Когда он заговорил, показалось, будто это из далекой дали, словно он переговаривался со мной через долгий ряд комнат — через открытые двери, что ли, или, во всяком случае, через полуоткрытые, — но через ряд комнат. Темных, пустых или заставленных неизвестными мне вещами. Эти комнаты всегда были между ним и нами — темные комнаты, о которых он кое-что знал, но не все, и которых он в глубине души боялся. Он боялся темноты. Он боялся темноты в себе самом. Темный, глухой, далекий призвук в его голосе натолкнул меня на эту картину; и впервые меня поразила мысль, что я понял, отчего он бывал так рассеян, отчего погружался в свои мысли, отчего выключался из общей беседы, отчего он был такой, как был. Конечно, ничего этого я не понял. Ни тогда, ни прежде, ни потом. Я и теперь этого не понимаю. Просто в тот момент мне пришла в голову картина, показавшаяся удачной.
— Мы уже один раз это делали! — сказал он. — Еще год назад. Потом я порвал. Хм! Она говорит, что готова опять это сделать. Но в таком случае между нами все кончено.
Тогда я догадался, кто это.
— Ну хорошо, — предположил я. — Ведь раз ты ее не любишь, так или иначе все должно быть кончено?
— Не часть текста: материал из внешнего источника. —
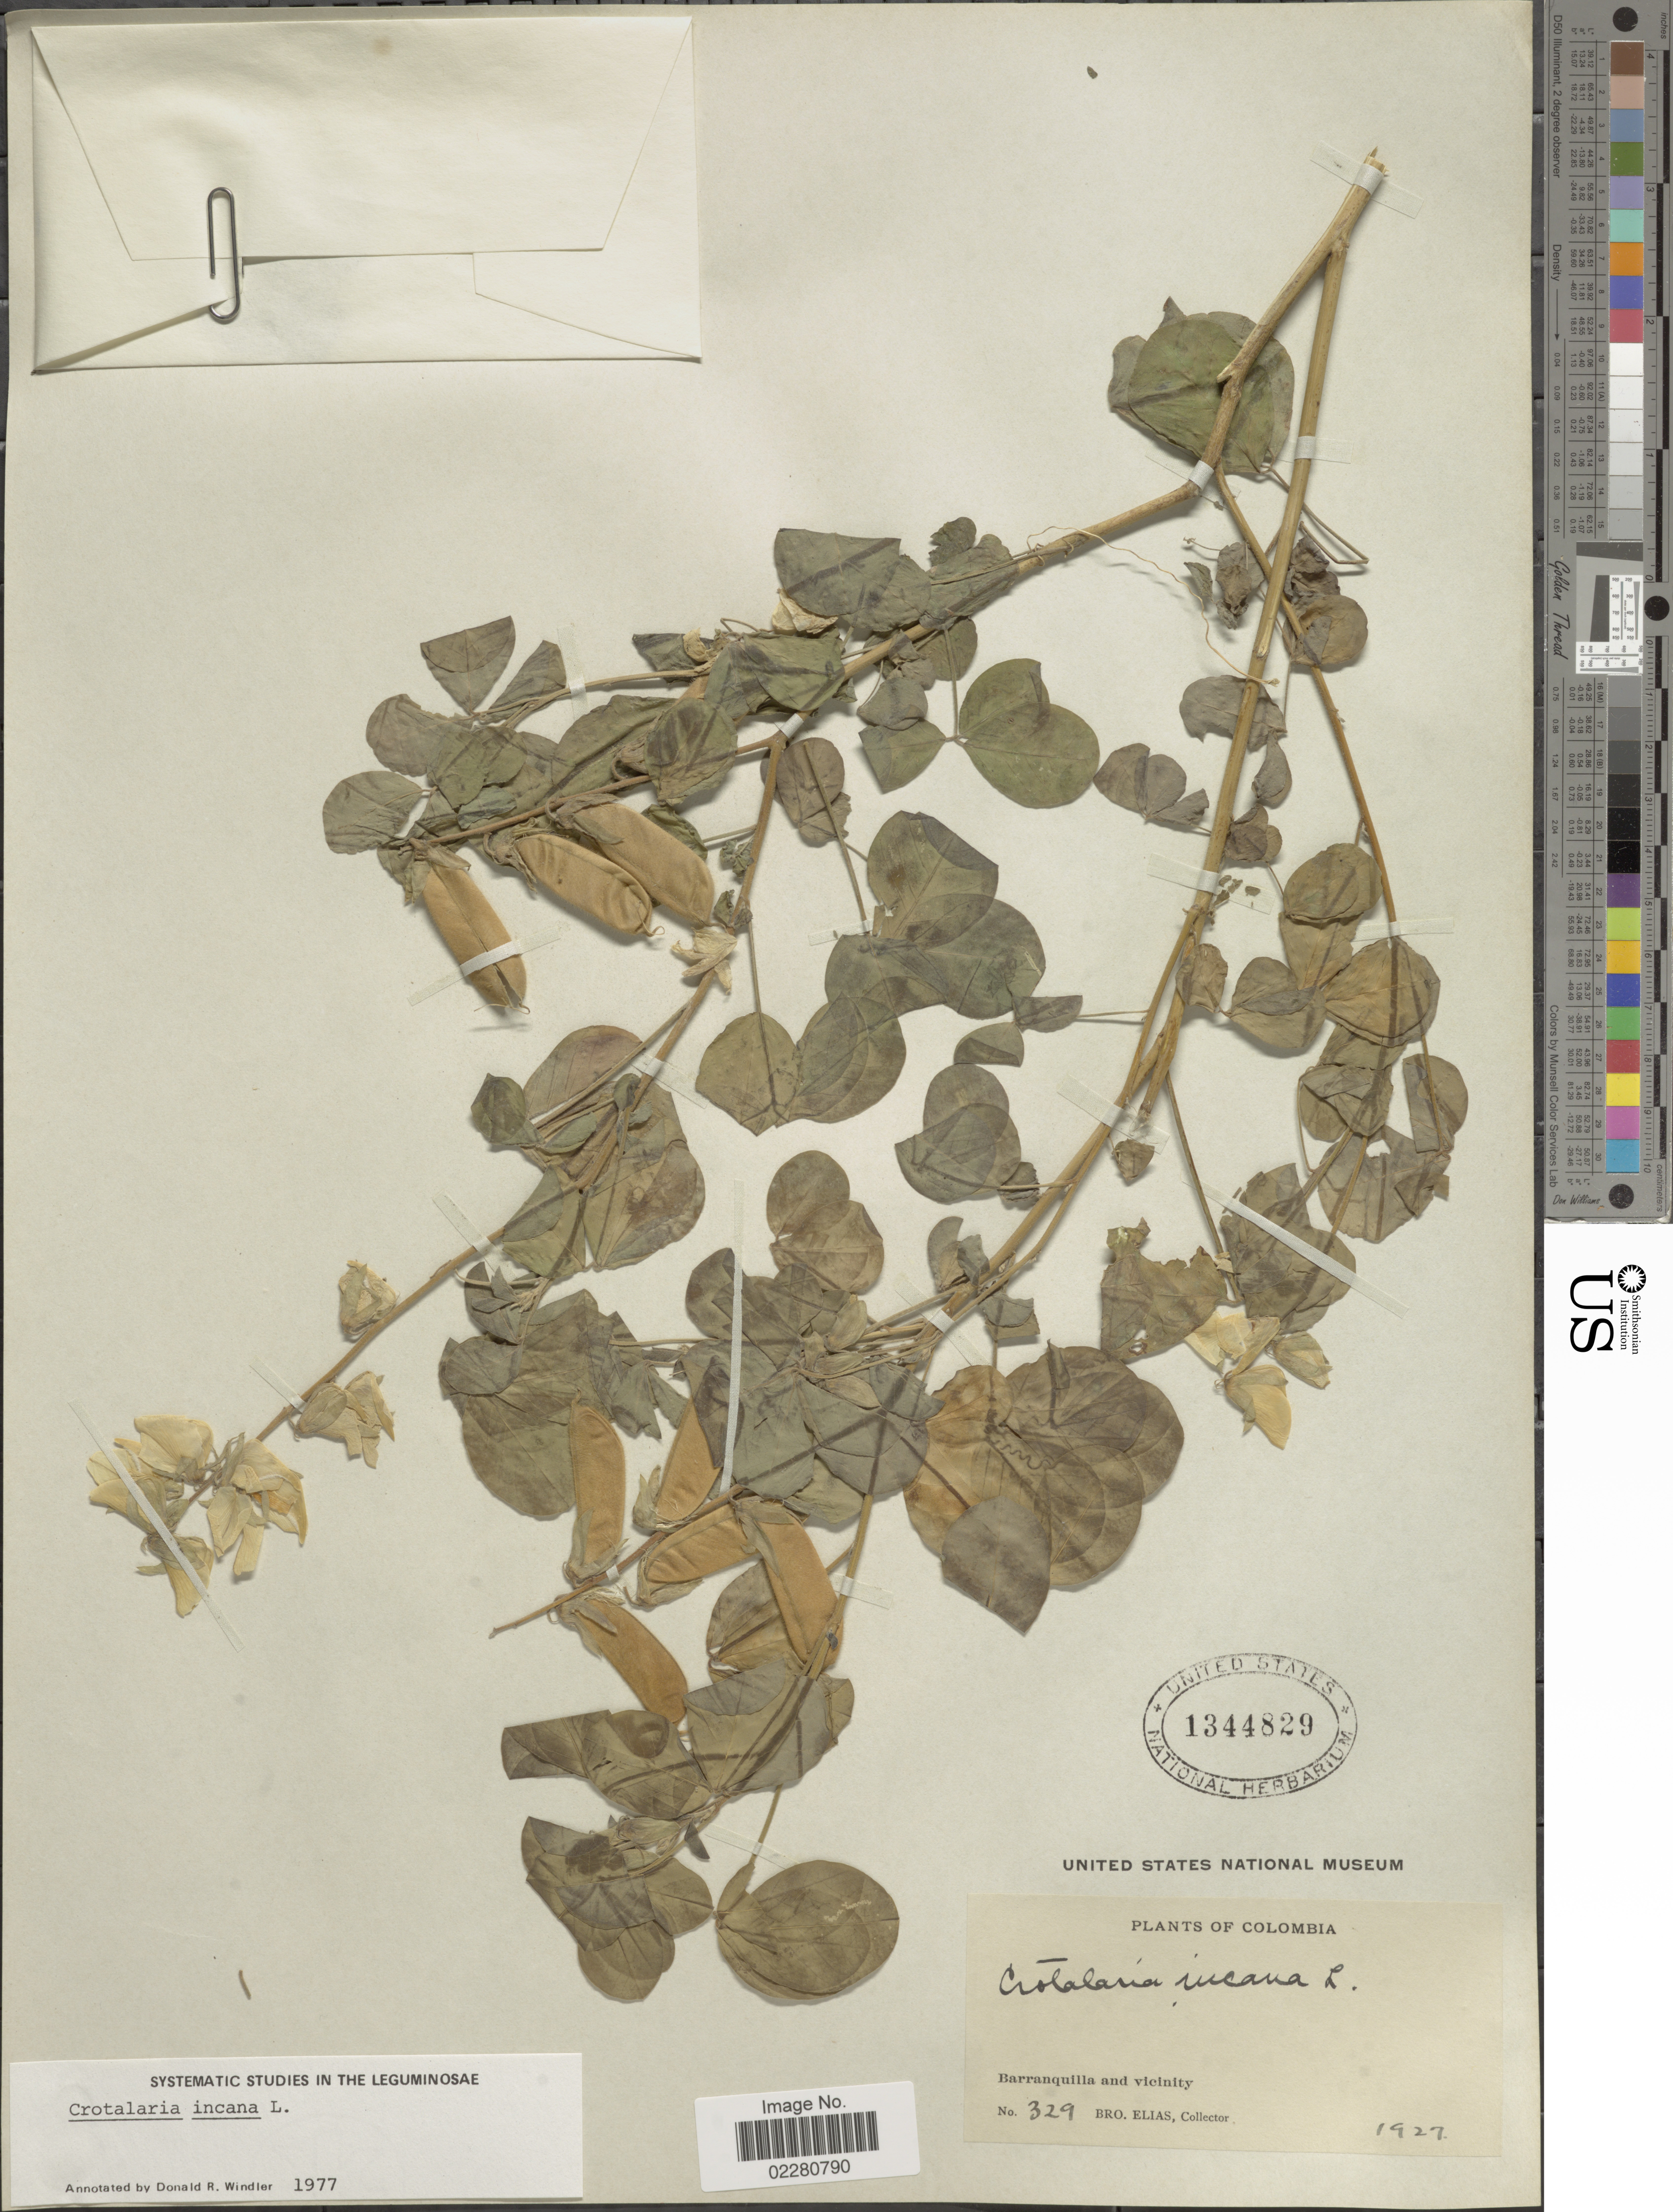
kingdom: Plantae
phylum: Tracheophyta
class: Magnoliopsida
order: Fabales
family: Fabaceae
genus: Crotalaria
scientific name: Crotalaria incana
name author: L.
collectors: Bro. Elias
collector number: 329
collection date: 1927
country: Colombia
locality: Barranquilla and vicinity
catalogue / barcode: US 1344829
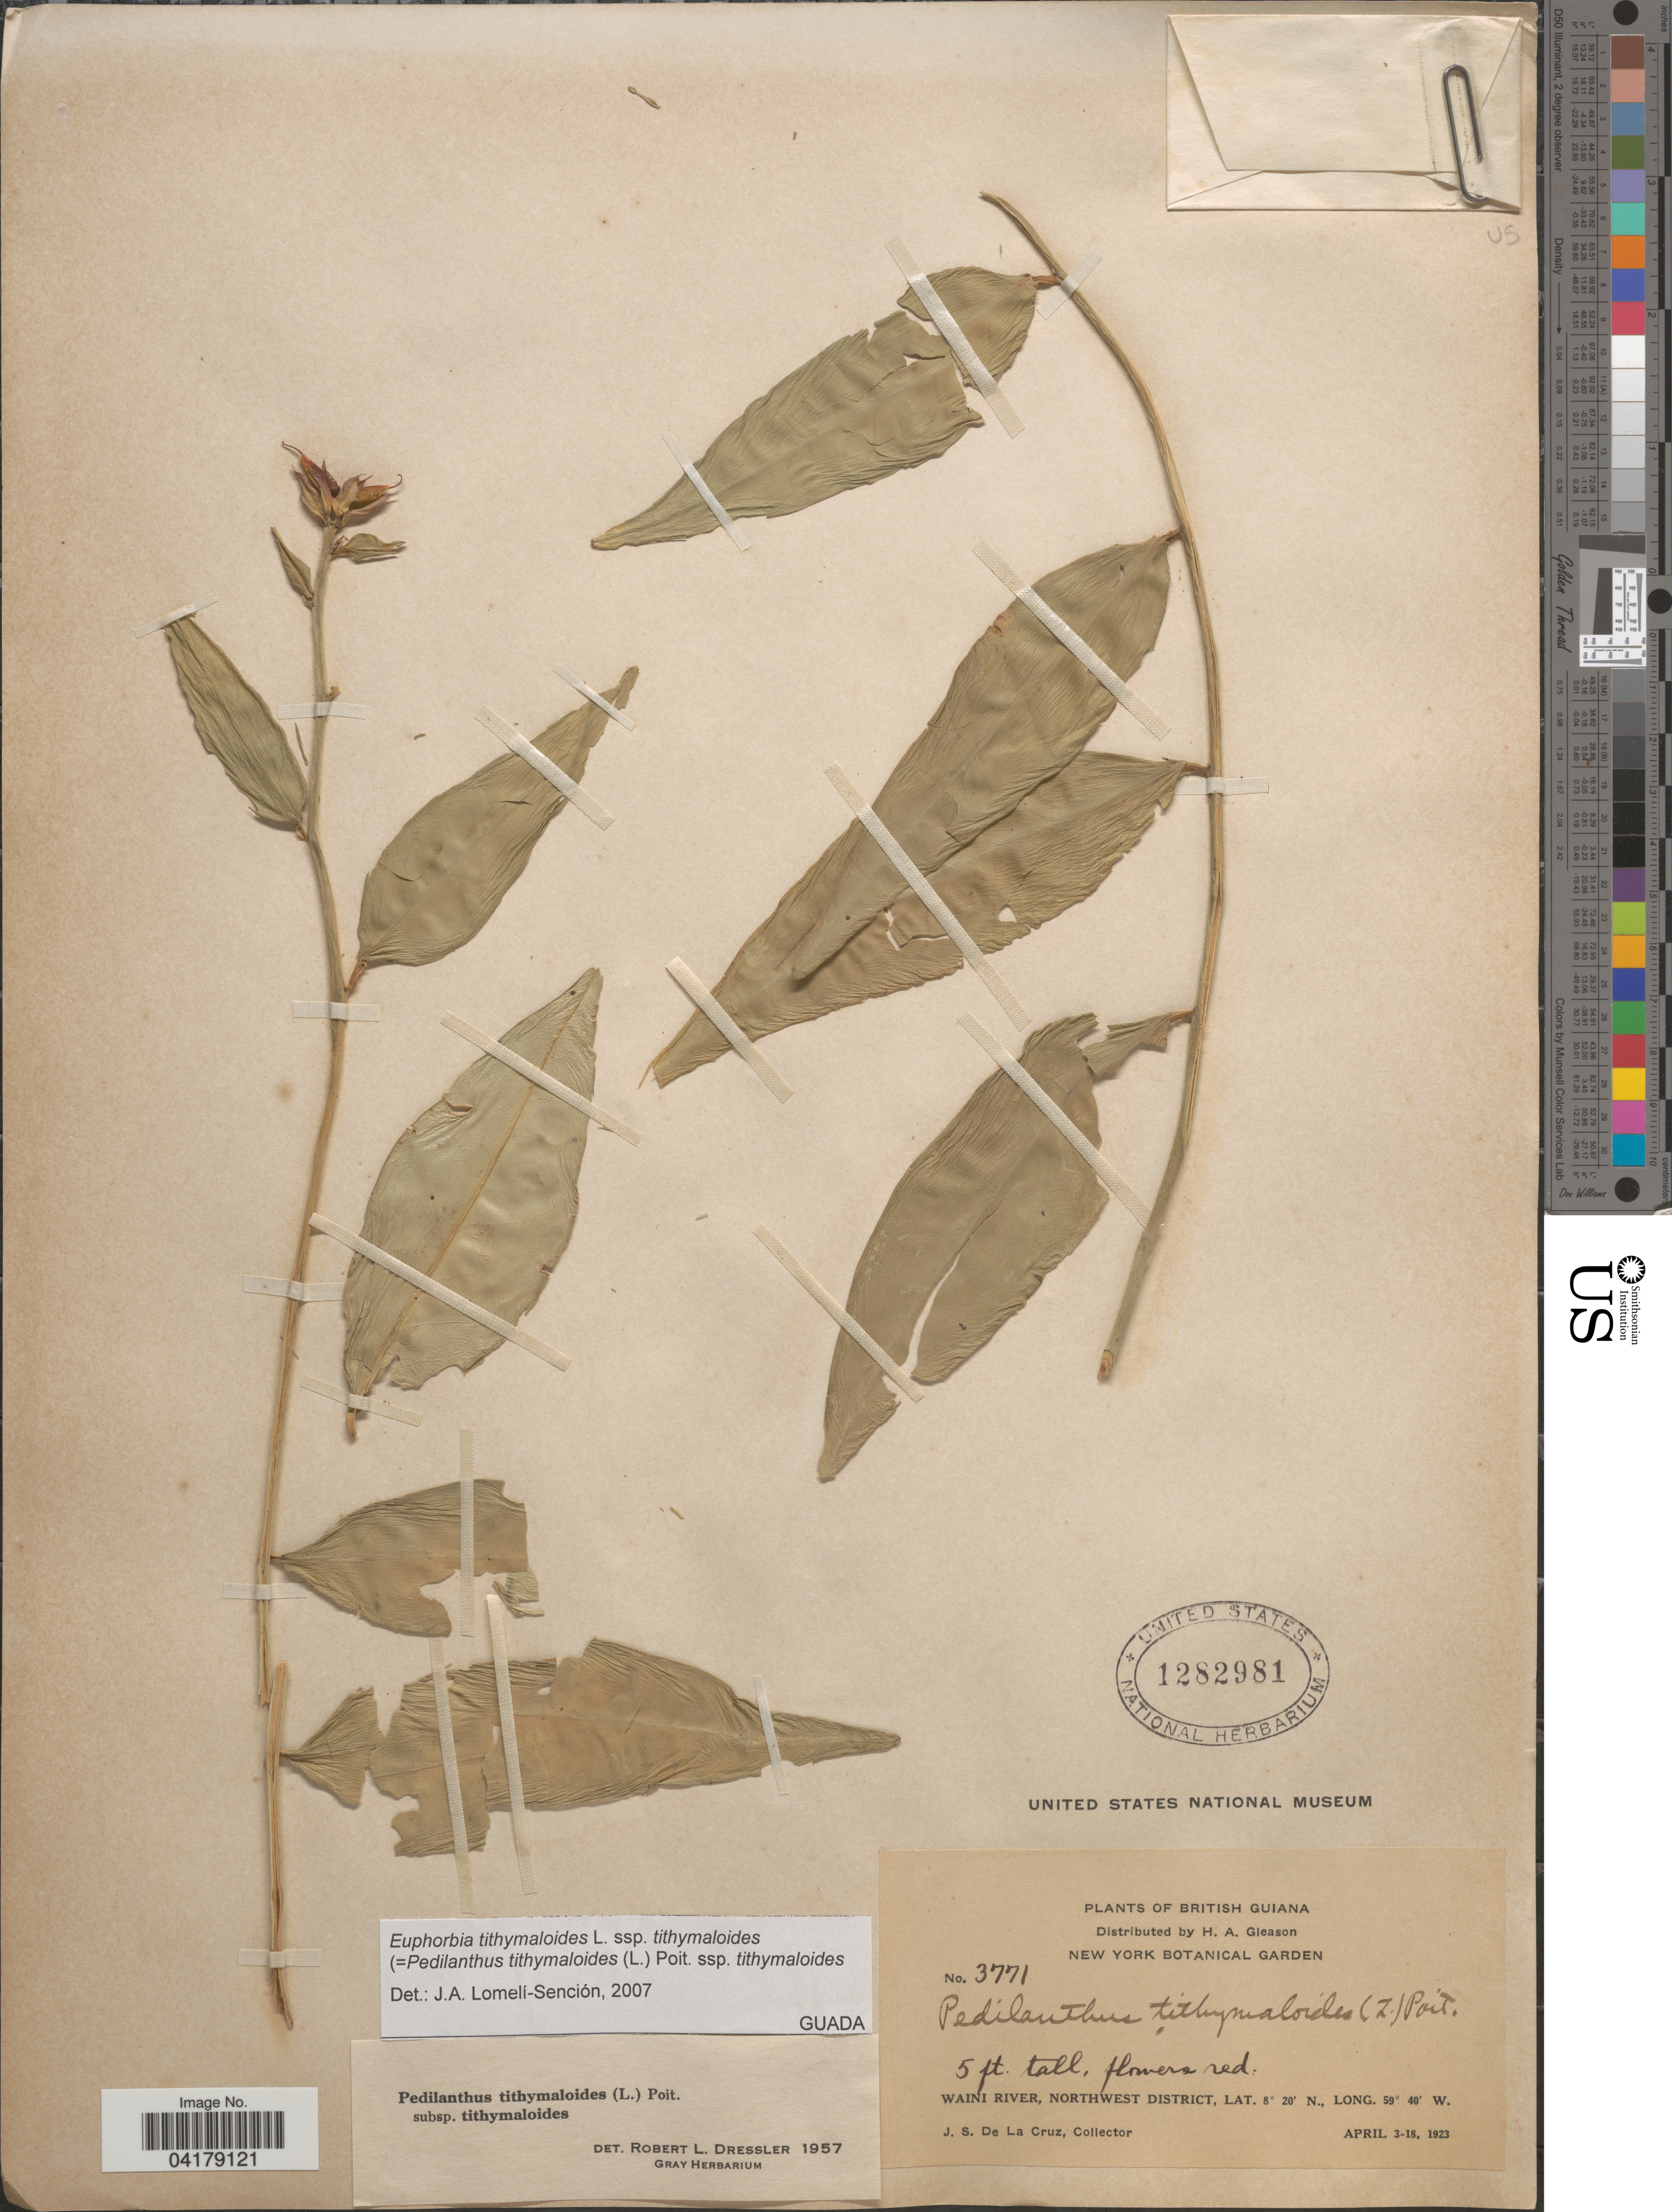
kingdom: Plantae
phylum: Tracheophyta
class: Magnoliopsida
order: Malpighiales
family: Euphorbiaceae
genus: Euphorbia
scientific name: Euphorbia tithymaloides subsp. tithymaloides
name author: L.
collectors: J. S. de la Cruz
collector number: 3771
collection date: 1923-04-03/1923-04-18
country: Guyana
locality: British Guiana. Waini River, Northwest District.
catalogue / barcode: US 1282981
— Ты не понимаешь! — выговорил он сдавленным голосом. Это был даже не голос, не речь — скорее рыданье. — Ты не понимаешь! — снова выдохнул он. И затем, еще тише, последовала фраза, уже знакомая мне: — Когда ведешь себя по-свински, надо это расхлебывать.
Как я уже сказал, ход мысли мне был знаком. Он и раньше ее высказывал, и не раз. Ну да, я сам видел, как он поступал грубо, жестоко. А после — и это я тоже видел — он мучился. То были словно сменяющие друг друга приступы. У него оставалось христианское мироощущение, если угодно. Веру он утратил, а чувство вины и греха сохранил. Сильной был личностью его отец.
Идя с ним рядом, я вспомнил тот единственный раз, когда видел его вместе с отцом в Осло. Он уже был тогда старик, его отец, седые волосы и борода седая, но глаза пронзительные, черные. Он сидел в черной шапочке посреди комнаты своего сына. Красивый старик, исполненный достоинства. На ум невольно приходили древние патриархи — Авраам и Исаак. Хотя Исаак же был слепой, а этот — отнюдь нет. Глаза его разом охватили всю комнату, надолго задержались на пустой бутылке, валявшейся на полу, в углу.
Ханс Берг все время выказывал ему молчаливую почтительность. А я думал: где же твое возмущенье?
…Он шагал рядом со мной в темноте и бормотал что-то, чего я не мог разобрать. Да он почти и не рассчитывал, что я его пойму, он разговаривал сам с собой.
— Однажды приходится расплачиваться за все! — пробормотал он чуть внятнее.
Я снова что-то говорил. Некоторое время он слушал. Потом перебил раздраженно:
— Разумеется, ты прав, я сам все это знаю. Но однажды надо пострадать.
Он прошел еще несколько шагов. Потом заговорил опять:
— К тому же раз она гораздо лучше, чем я… Потом он сжался, как еж. Умолк. Я слышал еще время от времени только какое-то отхаркивание и кашель.
Он повернул. Путь наш снова лежал по знакомым улицам. Мы пересекли их в полном молчании. Он проводил меня до дверей.